Some examples include:

  • Dialogue between parts of self: A client struggling with perfectionism may alternate between a chair representing the demanding inner critic and another representing the exhausted or fearful part beneath it.

  • Unresolved relational conversations: A client may speak to an imagined parent, partner, or friend to express feelings that were never voiced directly.

  • Future and present self conversations: A client may move between chairs representing who they are now and who they hope to become.

  • Decision-making exercises: Different chairs can symbolize competing values, fears, or options.

The objective is rarely to arrive at a “correct” answer. Instead, the work focuses on increasing awareness, emotional access, and self-understanding.

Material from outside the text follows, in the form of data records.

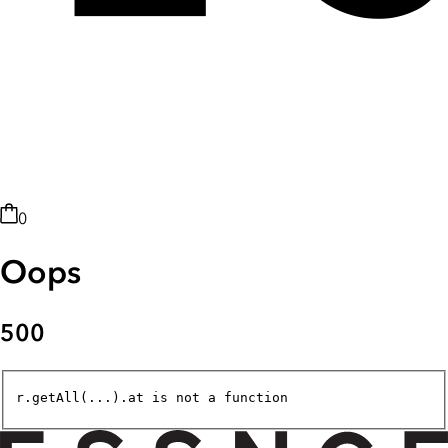
0
Oops
500
r.getAll(...).at is not a function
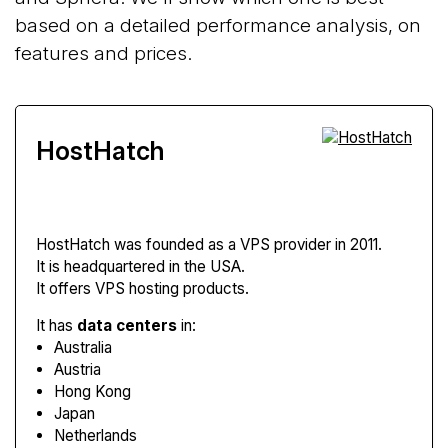
based on a detailed performance analysis, on
features and prices.
HostHatch
HostHatch
was founded as a VPS provider in 2011.
It is headquartered in the USA.
It offers VPS hosting products.
It has
data centers
in:
Australia
Austria
Hong Kong
Japan
Netherlands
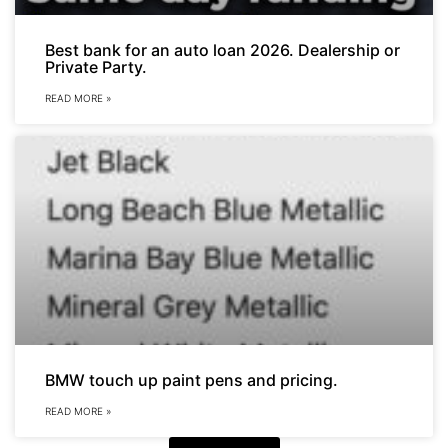
Best bank for an auto loan 2026. Dealership or
Private Party.
READ MORE »
BMW touch up paint pens and pricing.
READ MORE »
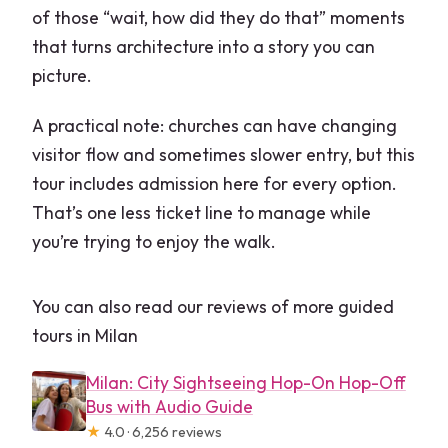
of those “wait, how did they do that” moments
that turns architecture into a story you can
picture.
A practical note: churches can have changing
visitor flow and sometimes slower entry, but this
tour includes admission here for every option.
That’s one less ticket line to manage while
you’re trying to enjoy the walk.
You can also read our reviews of more guided
tours in Milan
Milan: City Sightseeing Hop-On Hop-Off
Bus with Audio Guide
★
4.0 · 6,256 reviews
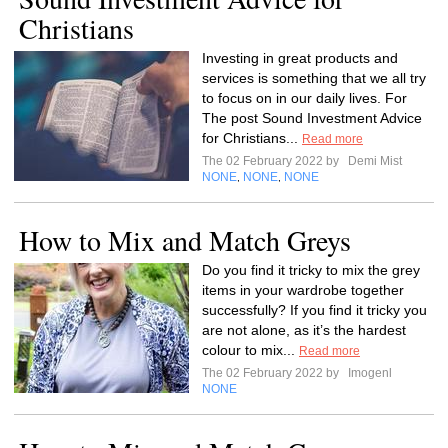
Christians
Investing in great products and
services is something that we all try
to focus on in our daily lives. For
The post Sound Investment Advice
for Christians...
Read more
The 02 February 2022 by
Demi Mist
NONE
NONE
NONE
,
,
How to Mix and Match Greys
Do you find it tricky to mix the grey
items in your wardrobe together
successfully? If you find it tricky you
are not alone, as it’s the hardest
colour to mix...
Read more
The 02 February 2022 by
Imogenl
NONE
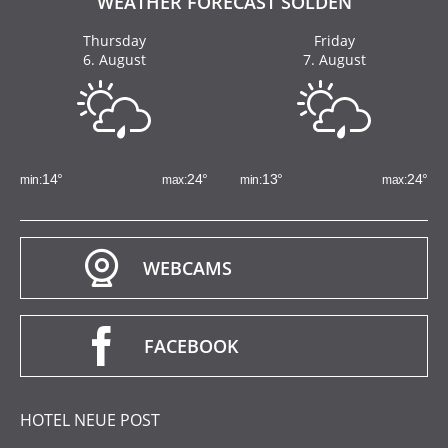
WEATHER FORECAST SÖLDEN
Thursday
Friday
6. August
7. August
14
°
24
°
13
°
24
°
WEBCAMS
FACEBOOK
HOTEL NEUE POST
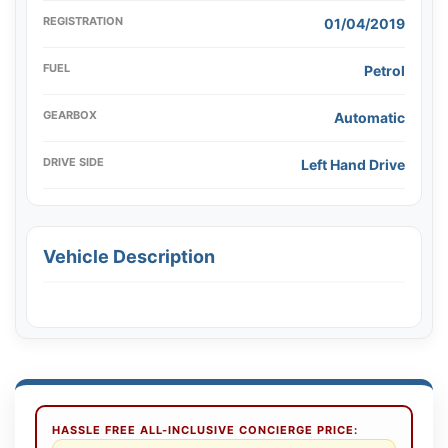
REGISTRATION
01/04/2019
FUEL
Petrol
GEARBOX
Automatic
DRIVE SIDE
Left Hand Drive
Vehicle Description
HASSLE FREE ALL-INCLUSIVE CONCIERGE PRICE:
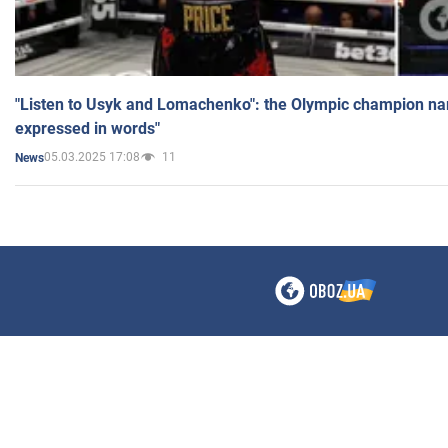
"Listen to Usyk and Lomachenko": the Olympic champion n
expressed in words"
05.03.2025 17:08
11
News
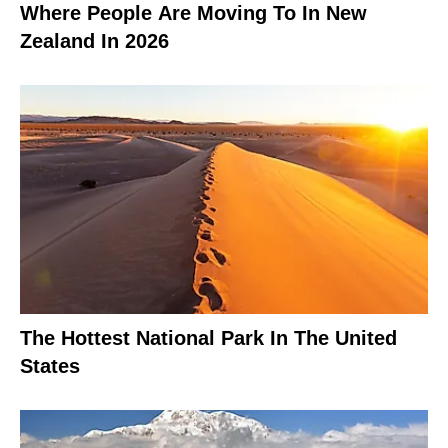
Where People Are Moving To In New
Zealand In 2026
The Hottest National Park In The United
States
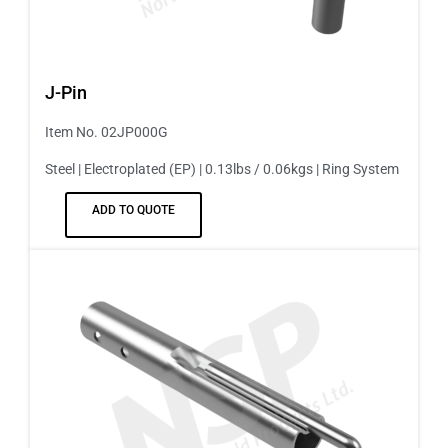
J-Pin
Item No. 02JP000G
Steel | Electroplated (EP) | 0.13lbs / 0.06kgs | Ring System
ADD TO QUOTE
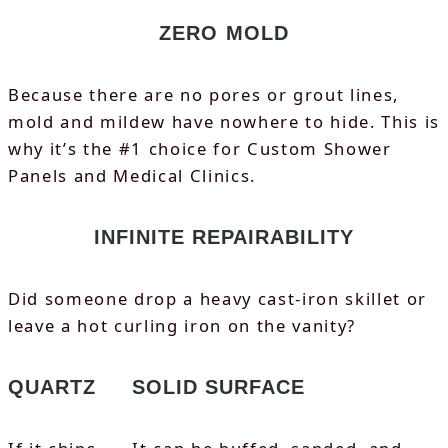
ZERO MOLD
Because there are no pores or grout lines,
mold and mildew have nowhere to hide. This is
why it’s the #1 choice for Custom Shower
Panels and Medical Clinics.
INFINITE REPAIRABILITY
Did someone drop a heavy cast-iron skillet or
leave a hot curling iron on the vanity?
QUARTZ
SOLID SURFACE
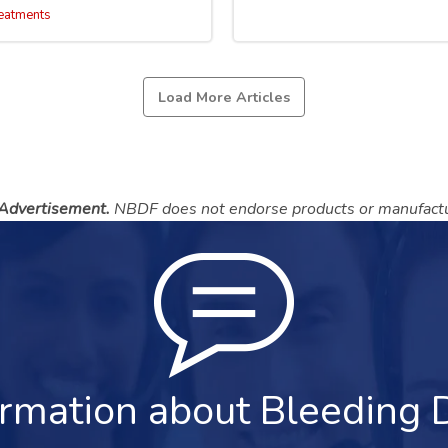
eatments
Load More Articles
 Advertisement.
NBDF does not endorse products or manufactu
rmation about Bleeding 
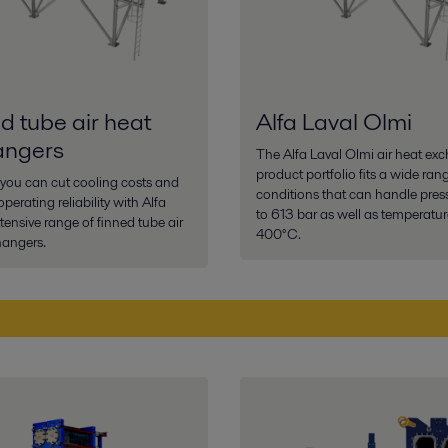
d tube air heat
Alfa Laval Olmi
angers
The Alfa Laval Olmi air heat ex
product portfolio fits a wide ran
you can cut cooling costs and
conditions that can handle pres
perating reliability with Alfa
to 613 bar as well as temperatur
xtensive range of finned tube air
400°C.
hangers.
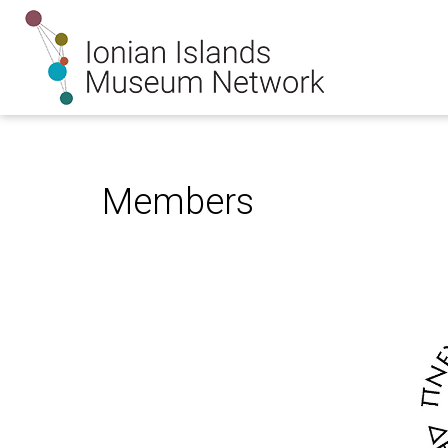
Members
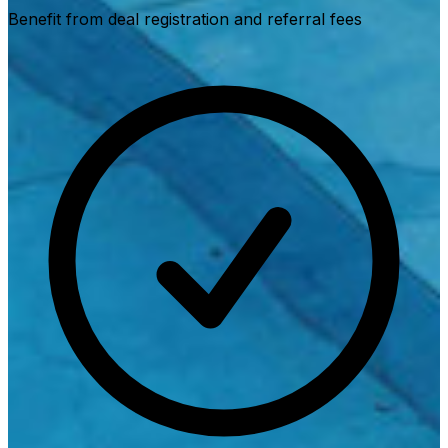
Benefit from deal registration and referral fees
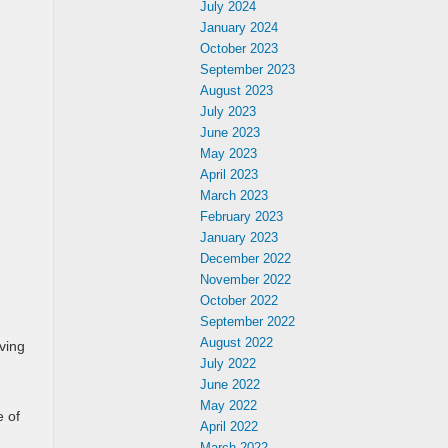
July 2024
January 2024
October 2023
September 2023
August 2023
July 2023
June 2023
May 2023
April 2023
March 2023
February 2023
January 2023
December 2022
November 2022
October 2022
September 2022
August 2022
eving
July 2022
June 2022
May 2022
e of
April 2022
March 2022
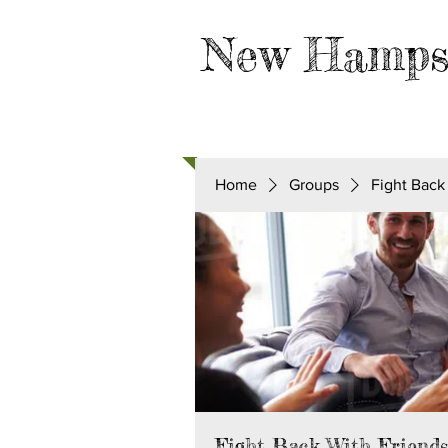
New Hamps
HOME
TAKE ACTION
Home
Groups
Fight Back
Fight Back With Friend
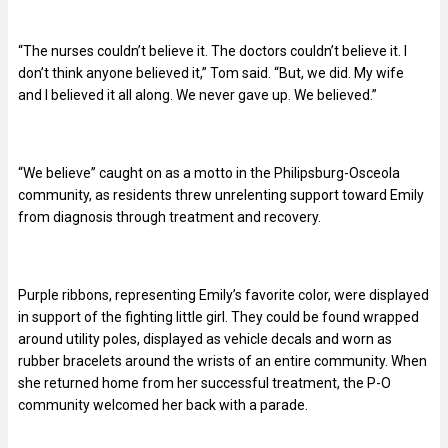
“The nurses couldn’t believe it. The doctors couldn’t believe it. I
don’t think anyone believed it,” Tom said. “But, we did. My wife
and I believed it all along. We never gave up. We believed.”
“We believe” caught on as a motto in the Philipsburg-Osceola
community, as residents threw unrelenting support toward Emily
from diagnosis through treatment and recovery.
Purple ribbons, representing Emily’s favorite color, were displayed
in support of the fighting little girl. They could be found wrapped
around utility poles, displayed as vehicle decals and worn as
rubber bracelets around the wrists of an entire community. When
she returned home from her successful treatment, the P-O
community welcomed her back with a parade.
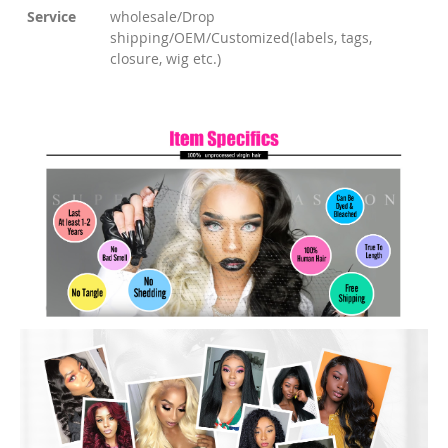
Service
wholesale/Drop
shipping/OEM/Customized(labels, tags,
closure, wig etc.)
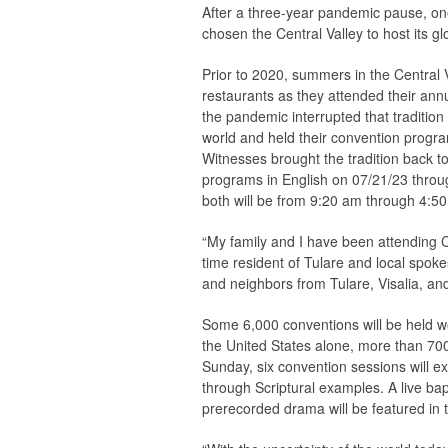
After a three-year pandemic pause, one
chosen the Central Valley to host its g
Prior to 2020, summers in the Central 
restaurants as they attended their ann
the pandemic interrupted that traditio
world and held their convention progra
Witnesses brought the tradition back t
programs in English on 07/21/23 throu
both will be from 9:20 am through 4:50
“My family and I have been attending Co
time resident of Tulare and local spok
and neighbors from Tulare, Visalia, and 
Some 6,000 conventions will be held wo
the United States alone, more than 700
Sunday, six convention sessions will ex
through Scriptural examples. A live ba
prerecorded drama will be featured in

Why Chair Work Can Be Effective

Many people are skilled at explaining their emotions but less practiced at experiencing them safely.

Chair work creates structure that slows down internal processes and externalizes what may otherwise feel tangled or overwhelming. When thoughts and emotions become visible and audible, clients often notice patterns they had not fully recognized.

Chair work may support:

  • Greater emotional awareness

  • Increased self-compassion

  • Reduced self-criticism

  • Improved conflict resolution

  • Enhanced insight into relational dynamics

  • Stronger integration of difficult emotions

Research and clinical experience suggest that experiential interventions can create meaningful shifts because they engage both cognitive understanding and emotional processing.

Common Reactions to Chair Work

Clients often enter chair work feeling skeptical or self-conscious.

Responses like “This feels weird,” “I don’t know what to say,” or “I feel silly doing this” are common and understandable. Therapists generally normalize these reactions and move at a pace that feels manageable.

Interestingly, many clients report that the initial discomfort fades quickly once they begin speaking.

Others may discover that emotions emerge unexpectedly. Tears, relief, anger, compassion, and moments of clarity can all occur during chair work. These responses are not signs that something has gone wrong; rather, they often indicate that important emotional material is becoming accessible.

Chair Work Is an Invitation, Not a Requirement

Chair work is never about performance or forcing emotional expression.

Effective chair work depends on collaboration, consent, and pacing. Clients always retain the ability to pause, modify, or decline an exercise. Therapists can also adapt the intervention for individuals who prefer visualization, written dialogue, or more structured approaches.

Ultimately, chair work offers a different pathway into self-understanding. By creating space for conversations that may have remained internal, avoided, or unfinished, it can help transform insight into lived emotional experience.

Sometimes an empty chair becomes a place where difficult truths are finally spoken, unmet needs are recognized, and new ways of relating begin to emerge.